Collected data:
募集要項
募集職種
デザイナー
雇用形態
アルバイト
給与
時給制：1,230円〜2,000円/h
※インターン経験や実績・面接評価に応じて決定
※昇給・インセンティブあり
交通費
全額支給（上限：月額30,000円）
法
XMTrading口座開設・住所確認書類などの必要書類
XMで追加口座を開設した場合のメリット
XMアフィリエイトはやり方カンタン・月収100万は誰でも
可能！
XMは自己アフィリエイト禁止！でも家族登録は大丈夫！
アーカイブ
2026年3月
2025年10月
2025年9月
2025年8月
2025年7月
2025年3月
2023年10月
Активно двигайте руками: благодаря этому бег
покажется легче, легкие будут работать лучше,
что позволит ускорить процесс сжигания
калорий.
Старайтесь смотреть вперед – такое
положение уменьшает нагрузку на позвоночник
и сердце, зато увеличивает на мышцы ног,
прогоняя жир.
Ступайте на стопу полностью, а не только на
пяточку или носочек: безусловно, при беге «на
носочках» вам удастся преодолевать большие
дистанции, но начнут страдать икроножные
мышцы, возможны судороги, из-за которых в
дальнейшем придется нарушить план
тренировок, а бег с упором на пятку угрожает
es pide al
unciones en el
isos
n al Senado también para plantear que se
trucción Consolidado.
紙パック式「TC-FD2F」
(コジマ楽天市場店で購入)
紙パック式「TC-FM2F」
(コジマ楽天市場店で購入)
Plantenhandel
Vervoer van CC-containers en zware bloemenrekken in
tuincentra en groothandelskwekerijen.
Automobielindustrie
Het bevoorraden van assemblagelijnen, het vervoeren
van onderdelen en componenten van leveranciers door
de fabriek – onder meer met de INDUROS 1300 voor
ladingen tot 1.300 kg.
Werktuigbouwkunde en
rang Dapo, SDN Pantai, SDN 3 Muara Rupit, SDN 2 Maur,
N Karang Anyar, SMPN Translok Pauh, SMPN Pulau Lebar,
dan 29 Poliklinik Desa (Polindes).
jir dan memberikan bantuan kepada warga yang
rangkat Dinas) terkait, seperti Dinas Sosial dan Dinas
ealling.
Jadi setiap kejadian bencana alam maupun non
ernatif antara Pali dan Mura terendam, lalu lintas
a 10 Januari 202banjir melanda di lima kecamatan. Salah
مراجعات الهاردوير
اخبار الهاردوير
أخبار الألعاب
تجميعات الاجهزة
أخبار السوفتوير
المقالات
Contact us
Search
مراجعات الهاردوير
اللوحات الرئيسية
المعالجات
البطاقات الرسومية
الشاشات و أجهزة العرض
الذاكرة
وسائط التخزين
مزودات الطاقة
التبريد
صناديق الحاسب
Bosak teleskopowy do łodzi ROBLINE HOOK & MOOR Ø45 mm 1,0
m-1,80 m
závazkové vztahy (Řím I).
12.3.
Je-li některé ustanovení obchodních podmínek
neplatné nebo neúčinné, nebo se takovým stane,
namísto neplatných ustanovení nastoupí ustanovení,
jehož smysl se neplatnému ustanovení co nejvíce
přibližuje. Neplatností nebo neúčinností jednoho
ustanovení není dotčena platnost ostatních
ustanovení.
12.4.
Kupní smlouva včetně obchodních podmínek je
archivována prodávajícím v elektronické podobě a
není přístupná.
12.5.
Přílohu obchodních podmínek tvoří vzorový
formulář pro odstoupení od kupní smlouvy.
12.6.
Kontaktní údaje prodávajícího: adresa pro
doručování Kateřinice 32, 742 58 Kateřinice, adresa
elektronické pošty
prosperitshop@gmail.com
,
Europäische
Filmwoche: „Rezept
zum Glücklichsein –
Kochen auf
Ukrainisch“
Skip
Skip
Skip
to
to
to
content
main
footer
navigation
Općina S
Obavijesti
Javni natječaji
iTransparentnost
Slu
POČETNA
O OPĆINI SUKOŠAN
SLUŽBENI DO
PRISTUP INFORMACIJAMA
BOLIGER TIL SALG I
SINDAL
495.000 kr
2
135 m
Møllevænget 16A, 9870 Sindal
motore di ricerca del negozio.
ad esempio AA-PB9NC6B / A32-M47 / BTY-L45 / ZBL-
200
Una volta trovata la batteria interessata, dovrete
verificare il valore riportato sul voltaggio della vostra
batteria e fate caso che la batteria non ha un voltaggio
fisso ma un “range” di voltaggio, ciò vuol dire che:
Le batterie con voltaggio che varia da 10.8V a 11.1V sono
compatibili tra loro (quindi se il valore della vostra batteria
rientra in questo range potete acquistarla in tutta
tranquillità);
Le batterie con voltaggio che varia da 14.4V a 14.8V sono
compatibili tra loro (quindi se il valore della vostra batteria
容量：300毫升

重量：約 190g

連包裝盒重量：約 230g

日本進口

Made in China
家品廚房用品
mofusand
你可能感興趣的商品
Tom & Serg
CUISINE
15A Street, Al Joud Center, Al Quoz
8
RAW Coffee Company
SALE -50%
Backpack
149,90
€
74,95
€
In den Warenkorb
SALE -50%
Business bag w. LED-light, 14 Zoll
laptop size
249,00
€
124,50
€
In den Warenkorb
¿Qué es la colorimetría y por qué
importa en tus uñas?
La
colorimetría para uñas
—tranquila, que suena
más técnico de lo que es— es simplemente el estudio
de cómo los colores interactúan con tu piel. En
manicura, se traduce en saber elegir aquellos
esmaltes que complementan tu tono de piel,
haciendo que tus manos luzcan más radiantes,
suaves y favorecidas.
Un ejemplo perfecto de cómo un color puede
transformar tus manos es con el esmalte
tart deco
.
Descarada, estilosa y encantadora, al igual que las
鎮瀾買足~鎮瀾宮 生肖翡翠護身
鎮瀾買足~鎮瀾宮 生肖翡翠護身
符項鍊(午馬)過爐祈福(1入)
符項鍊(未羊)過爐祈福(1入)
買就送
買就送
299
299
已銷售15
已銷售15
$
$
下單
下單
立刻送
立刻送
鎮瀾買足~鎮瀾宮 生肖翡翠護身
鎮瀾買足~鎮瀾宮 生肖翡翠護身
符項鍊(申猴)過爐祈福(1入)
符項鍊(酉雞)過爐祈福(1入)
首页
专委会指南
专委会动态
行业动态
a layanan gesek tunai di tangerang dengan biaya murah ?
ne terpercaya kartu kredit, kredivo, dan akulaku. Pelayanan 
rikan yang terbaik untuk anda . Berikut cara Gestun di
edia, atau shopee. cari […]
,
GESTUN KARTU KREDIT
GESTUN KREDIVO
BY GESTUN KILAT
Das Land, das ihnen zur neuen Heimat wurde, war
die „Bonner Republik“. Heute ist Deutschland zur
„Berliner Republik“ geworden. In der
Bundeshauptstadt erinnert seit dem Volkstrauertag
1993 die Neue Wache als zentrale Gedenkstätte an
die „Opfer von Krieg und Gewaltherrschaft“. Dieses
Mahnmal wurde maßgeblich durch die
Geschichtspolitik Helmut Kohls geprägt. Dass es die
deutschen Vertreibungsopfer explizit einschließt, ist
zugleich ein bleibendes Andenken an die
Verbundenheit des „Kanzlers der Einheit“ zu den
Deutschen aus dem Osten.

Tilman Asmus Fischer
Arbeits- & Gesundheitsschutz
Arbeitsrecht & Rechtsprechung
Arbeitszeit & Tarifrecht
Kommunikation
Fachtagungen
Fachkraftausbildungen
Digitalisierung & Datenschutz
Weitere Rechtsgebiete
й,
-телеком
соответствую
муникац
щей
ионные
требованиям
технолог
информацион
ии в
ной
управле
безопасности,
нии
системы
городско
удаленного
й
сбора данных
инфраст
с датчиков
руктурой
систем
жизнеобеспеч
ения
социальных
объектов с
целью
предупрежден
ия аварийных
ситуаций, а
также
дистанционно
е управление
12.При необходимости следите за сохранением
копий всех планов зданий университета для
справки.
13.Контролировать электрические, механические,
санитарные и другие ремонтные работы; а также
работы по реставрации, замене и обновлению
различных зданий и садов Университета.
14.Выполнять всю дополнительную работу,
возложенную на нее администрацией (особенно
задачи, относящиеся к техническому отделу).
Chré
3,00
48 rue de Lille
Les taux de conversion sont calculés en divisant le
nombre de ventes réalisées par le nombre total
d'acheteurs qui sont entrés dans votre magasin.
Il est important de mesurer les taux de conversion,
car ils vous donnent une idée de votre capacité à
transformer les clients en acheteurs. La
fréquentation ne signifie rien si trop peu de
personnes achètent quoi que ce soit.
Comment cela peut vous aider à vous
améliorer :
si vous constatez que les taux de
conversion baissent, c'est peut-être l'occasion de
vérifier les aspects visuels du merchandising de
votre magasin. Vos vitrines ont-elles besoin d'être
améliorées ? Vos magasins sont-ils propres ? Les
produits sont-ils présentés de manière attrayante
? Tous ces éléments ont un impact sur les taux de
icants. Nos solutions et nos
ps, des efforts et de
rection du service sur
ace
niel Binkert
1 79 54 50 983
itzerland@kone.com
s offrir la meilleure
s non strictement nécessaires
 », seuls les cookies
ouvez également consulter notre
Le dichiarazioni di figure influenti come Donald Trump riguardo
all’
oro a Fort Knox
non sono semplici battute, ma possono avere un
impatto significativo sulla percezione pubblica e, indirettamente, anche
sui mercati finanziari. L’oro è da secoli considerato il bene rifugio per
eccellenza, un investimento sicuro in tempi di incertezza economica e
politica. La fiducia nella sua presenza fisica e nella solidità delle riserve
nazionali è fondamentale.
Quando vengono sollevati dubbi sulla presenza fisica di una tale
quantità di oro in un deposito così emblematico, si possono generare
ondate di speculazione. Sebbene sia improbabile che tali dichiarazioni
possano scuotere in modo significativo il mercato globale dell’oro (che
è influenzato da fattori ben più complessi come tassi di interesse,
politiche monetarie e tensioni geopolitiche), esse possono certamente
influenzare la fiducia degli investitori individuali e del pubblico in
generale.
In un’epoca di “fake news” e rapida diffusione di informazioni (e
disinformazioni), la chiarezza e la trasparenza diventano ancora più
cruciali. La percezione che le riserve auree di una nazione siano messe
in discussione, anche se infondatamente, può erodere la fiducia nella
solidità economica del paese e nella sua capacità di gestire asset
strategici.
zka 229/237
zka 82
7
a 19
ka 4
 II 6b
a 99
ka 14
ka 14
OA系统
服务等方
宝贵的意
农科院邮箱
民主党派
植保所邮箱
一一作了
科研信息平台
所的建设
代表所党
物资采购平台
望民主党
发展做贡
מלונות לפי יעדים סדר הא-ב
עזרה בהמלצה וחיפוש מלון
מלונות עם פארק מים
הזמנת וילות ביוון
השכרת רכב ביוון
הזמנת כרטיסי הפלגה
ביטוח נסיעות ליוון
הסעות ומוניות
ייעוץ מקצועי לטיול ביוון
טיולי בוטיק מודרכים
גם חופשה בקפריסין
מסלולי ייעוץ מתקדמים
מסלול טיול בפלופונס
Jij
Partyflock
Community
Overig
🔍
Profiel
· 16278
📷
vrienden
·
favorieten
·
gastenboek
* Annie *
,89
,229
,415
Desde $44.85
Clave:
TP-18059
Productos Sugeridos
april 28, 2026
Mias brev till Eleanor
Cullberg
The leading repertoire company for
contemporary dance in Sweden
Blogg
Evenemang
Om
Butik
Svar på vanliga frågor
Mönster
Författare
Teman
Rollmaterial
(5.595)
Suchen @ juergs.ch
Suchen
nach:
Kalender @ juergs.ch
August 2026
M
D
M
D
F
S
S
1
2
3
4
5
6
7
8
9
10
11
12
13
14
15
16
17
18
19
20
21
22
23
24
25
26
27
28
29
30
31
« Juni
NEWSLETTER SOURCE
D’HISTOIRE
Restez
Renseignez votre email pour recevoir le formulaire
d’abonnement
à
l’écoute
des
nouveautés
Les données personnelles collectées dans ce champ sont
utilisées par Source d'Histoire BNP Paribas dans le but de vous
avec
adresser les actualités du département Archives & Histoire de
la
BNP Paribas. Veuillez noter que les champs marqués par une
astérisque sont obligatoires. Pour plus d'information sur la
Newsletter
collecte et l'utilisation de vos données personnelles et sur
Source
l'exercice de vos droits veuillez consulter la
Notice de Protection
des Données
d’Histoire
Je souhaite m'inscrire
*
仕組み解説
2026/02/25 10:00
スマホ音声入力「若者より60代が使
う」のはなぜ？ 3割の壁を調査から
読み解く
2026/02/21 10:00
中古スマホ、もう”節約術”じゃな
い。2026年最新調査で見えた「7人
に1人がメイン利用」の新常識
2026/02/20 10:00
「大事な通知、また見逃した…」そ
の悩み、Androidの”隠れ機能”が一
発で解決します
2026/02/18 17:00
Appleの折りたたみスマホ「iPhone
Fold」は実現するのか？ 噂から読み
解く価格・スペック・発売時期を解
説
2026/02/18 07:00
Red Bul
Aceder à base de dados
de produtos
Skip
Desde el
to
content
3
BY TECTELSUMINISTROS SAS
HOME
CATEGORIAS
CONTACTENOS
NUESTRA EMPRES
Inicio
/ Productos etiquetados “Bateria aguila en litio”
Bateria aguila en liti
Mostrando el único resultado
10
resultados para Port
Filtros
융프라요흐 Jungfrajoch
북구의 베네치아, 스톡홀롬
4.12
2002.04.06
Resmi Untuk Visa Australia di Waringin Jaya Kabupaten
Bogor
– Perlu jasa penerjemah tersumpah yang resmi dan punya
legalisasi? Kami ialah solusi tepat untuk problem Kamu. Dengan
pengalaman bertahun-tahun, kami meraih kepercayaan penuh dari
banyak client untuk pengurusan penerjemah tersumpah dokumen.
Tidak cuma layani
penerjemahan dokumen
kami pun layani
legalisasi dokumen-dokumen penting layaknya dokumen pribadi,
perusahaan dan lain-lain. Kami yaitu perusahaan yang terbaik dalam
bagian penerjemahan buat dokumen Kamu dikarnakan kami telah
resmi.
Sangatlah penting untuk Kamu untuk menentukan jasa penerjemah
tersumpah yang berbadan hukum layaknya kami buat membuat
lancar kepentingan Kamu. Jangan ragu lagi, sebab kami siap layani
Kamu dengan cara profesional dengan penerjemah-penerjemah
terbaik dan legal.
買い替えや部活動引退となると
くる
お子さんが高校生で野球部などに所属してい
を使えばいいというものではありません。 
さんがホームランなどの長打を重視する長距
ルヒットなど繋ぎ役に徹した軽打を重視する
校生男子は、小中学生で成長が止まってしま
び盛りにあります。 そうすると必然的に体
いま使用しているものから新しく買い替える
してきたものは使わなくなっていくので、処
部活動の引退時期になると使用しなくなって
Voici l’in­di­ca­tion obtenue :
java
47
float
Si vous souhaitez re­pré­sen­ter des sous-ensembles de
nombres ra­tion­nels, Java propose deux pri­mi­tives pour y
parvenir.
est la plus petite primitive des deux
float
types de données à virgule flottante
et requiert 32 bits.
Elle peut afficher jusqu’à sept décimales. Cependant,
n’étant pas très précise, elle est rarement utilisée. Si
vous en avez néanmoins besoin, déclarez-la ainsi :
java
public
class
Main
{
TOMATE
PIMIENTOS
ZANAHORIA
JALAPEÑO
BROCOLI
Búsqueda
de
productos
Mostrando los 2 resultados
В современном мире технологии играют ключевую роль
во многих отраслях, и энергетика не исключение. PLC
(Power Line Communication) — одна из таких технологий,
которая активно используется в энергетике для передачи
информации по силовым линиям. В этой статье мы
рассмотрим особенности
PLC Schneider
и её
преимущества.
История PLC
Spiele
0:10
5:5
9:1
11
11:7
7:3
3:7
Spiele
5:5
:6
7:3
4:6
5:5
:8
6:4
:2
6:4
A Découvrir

--- WORK TO COMPLETE ---
From the records above, transcribe without alteration every line from the one with "Made in China" to the one with "Das Land, das", inclusive.

--- WRITTEN ANSWER ---
Made in China
家品廚房用品
mofusand
你可能感興趣的商品
Tom & Serg
CUISINE
15A Street, Al Joud Center, Al Quoz
8
RAW Coffee Company
SALE -50%
Backpack
149,90
€
74,95
€
In den Warenkorb
SALE -50%
Business bag w. LED-light, 14 Zoll
laptop size
249,00
€
124,50
€
In den Warenkorb
¿Qué es la colorimetría y por qué
importa en tus uñas?
La
colorimetría para uñas
—tranquila, que suena
más técnico de lo que es— es simplemente el estudio
de cómo los colores interactúan con tu piel. En
manicura, se traduce en saber elegir aquellos
esmaltes que complementan tu tono de piel,
haciendo que tus manos luzcan más radiantes,
suaves y favorecidas.
Un ejemplo perfecto de cómo un color puede
transformar tus manos es con el esmalte
tart deco
.
Descarada, estilosa y encantadora, al igual que las
鎮瀾買足~鎮瀾宮 生肖翡翠護身
鎮瀾買足~鎮瀾宮 生肖翡翠護身
符項鍊(午馬)過爐祈福(1入)
符項鍊(未羊)過爐祈福(1入)
買就送
買就送
299
299
已銷售15
已銷售15
$
$
下單
下單
立刻送
立刻送
鎮瀾買足~鎮瀾宮 生肖翡翠護身
鎮瀾買足~鎮瀾宮 生肖翡翠護身
符項鍊(申猴)過爐祈福(1入)
符項鍊(酉雞)過爐祈福(1入)
首页
专委会指南
专委会动态
行业动态
a layanan gesek tunai di tangerang dengan biaya murah ?
ne terpercaya kartu kredit, kredivo, dan akulaku. Pelayanan 
rikan yang terbaik untuk anda . Berikut cara Gestun di
edia, atau shopee. cari […]
,
GESTUN KARTU KREDIT
GESTUN KREDIVO
BY GESTUN KILAT
Das Land, das ihnen zur neuen Heimat wurde, war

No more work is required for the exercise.